Santé et travail, paroles de chômeurs

Dominique Lhuillier, Dominique Gelpe et Anne-Marie Waser présentaient leur ouvrage le 27 mars dernier au CNAM

Les médias évoquent de manière récurrente les difficultés rencontrées par nombre de branches professionnelles pour pourvoir des emplois vacants. Ils rappellent parallèlement que le taux de chômage demeure en France supérieur à 8% de la population active. « Suffirait-il de traverser la rue », ou de : « Faire le tour des brasseries installées en front de mer pour obtenir un emploi » ? Mais que savons-nous du vécu professionnel et personnel des personnes en quête d’emploi sachant que 40 % d’entre eux ne sont pas indemnisées. Cet angle mort conforte la diffusion d’idées reçues sur leurs situations : ils seraient des « tire au flanc », des « assistés profitant de la solidarité nationale », … Dès lors, ces représentations légitiment aux yeux du grand public le développement de normes destinées à réduire les droits des demandeurs d’emploi à une prise en charge.

Aussi, les auteurs, psychologues du travail et sociologue, ont-ils entrepris de recueillir des récits de vie de chômeurs tant par des entretiens en face à face que par des ateliers réunissant des salariés en recherche d’emploi.

Ces paroles de chômeurs révèlent d’abord l’extrême diversité des situations. Jeunes en quête d’un tout premier salaire ou seniors licenciés n’abordent pas la recherche d’emplois avec les mêmes ressources matérielles et psychologiques. En revanche, les auteurs soulignent les liens de solidarité transgénérationnels qui se créent et se consolident lors des ateliers où chacun expose sa situation, ses expériences d’entretiens, ses déconvenues mais aussi ses projets. Ces temps de parole partagée constituent des temps de relance pour sortir peu à peu des processus de désaffiliation qui guettent les demandeurs d’emploi et tout particulièrement ceux qui doivent en outre faire face à des problèmes de santé. (Cf. le récit de Pierre : Rechercher un emploi : une contrainte douloureuse et blessante – La Compagnie Pourquoi se lever le matin !). Ces « savoirs d’expérience » s’avèrent essentiels, d’autant que les professionnels œuvrant au sein d’instances publiques d’insertion disposent de moins en moins de temps pour une écoute personnalisée tant ils sont enjoints à faire accepter tout emploi à leurs interlocuteurs.
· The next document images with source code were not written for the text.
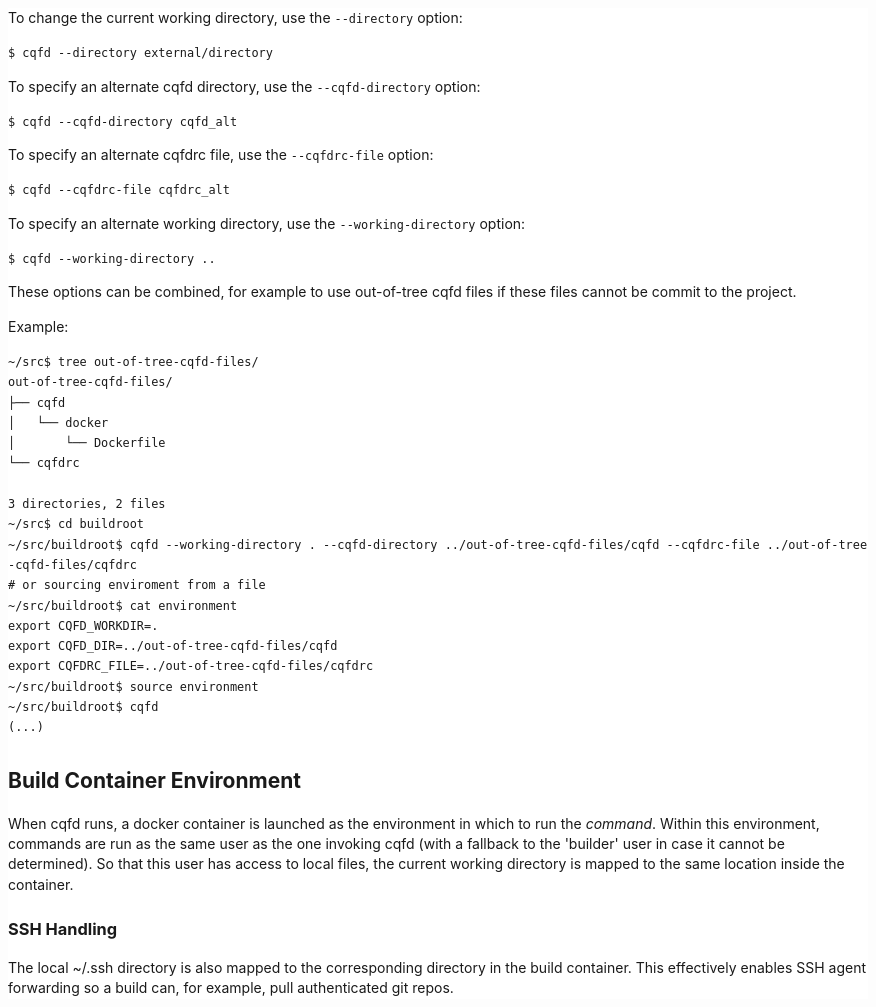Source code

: To change the current working directory, use the `--directory` option:

    $ cqfd --directory external/directory

To specify an alternate cqfd directory, use the `--cqfd-directory` option:

    $ cqfd --cqfd-directory cqfd_alt

To specify an alternate cqfdrc file, use the `--cqfdrc-file` option:

    $ cqfd --cqfdrc-file cqfdrc_alt

To specify an alternate working directory, use the `--working-directory` option:

    $ cqfd --working-directory ..

These options can be combined, for example to use out-of-tree cqfd files if
these files cannot be commit to the project.

Example:

    ~/src$ tree out-of-tree-cqfd-files/
    out-of-tree-cqfd-files/
    ├── cqfd
    │   └── docker
    │       └── Dockerfile
    └── cqfdrc

    3 directories, 2 files
    ~/src$ cd buildroot
    ~/src/buildroot$ cqfd --working-directory . --cqfd-directory ../out-of-tree-cqfd-files/cqfd --cqfdrc-file ../out-of-tree-cqfd-files/cqfdrc
    # or sourcing enviroment from a file
    ~/src/buildroot$ cat environment
    export CQFD_WORKDIR=.
    export CQFD_DIR=../out-of-tree-cqfd-files/cqfd
    export CQFDRC_FILE=../out-of-tree-cqfd-files/cqfdrc
    ~/src/buildroot$ source environment
    ~/src/buildroot$ cqfd
    (...)

## Build Container Environment

When cqfd runs, a docker container is launched as the environment in
which to run the *command*.  Within this environment, commands are run
as the same user as the one invoking cqfd (with a fallback to the
'builder' user in case it cannot be determined). So that this user has
access to local files, the current working directory is mapped to
the same location inside the container.

### SSH Handling

The local ~/.ssh directory is also mapped to the corresponding
directory in the build container. This effectively enables SSH agent
forwarding so a build can, for example, pull authenticated git repos.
Être en recherche d’emploi implique – c’est un second angle mort – des investissements matériels, cognitifs et psychologiques. Les périodes de chômage de longue durée accroissent significativement les cas de dépression, de diabète, d’AVC, … Comme l’avait déjà mis en évidence un rapport du Conseil Economique Social et Environnemental (2016), la santé des chômeurs constitue un problème de santé publique largement occulté. (Cf. L’impact du chômage sur les personnes et leur entourage : mieux prévenir et accompagner | Le Conseil économique social et environnemental (lecese.fr)

Nous proposerons prochainement une note de lecture consacrée à cet ouvrage. Il nous fera accéder au travail réel des demandeurs d’emploi mais aussi aux voies et moyens qu’ils mettent en œuvre, seuls ou épaulés par diverses institutions, pour retrouver emploi et santé.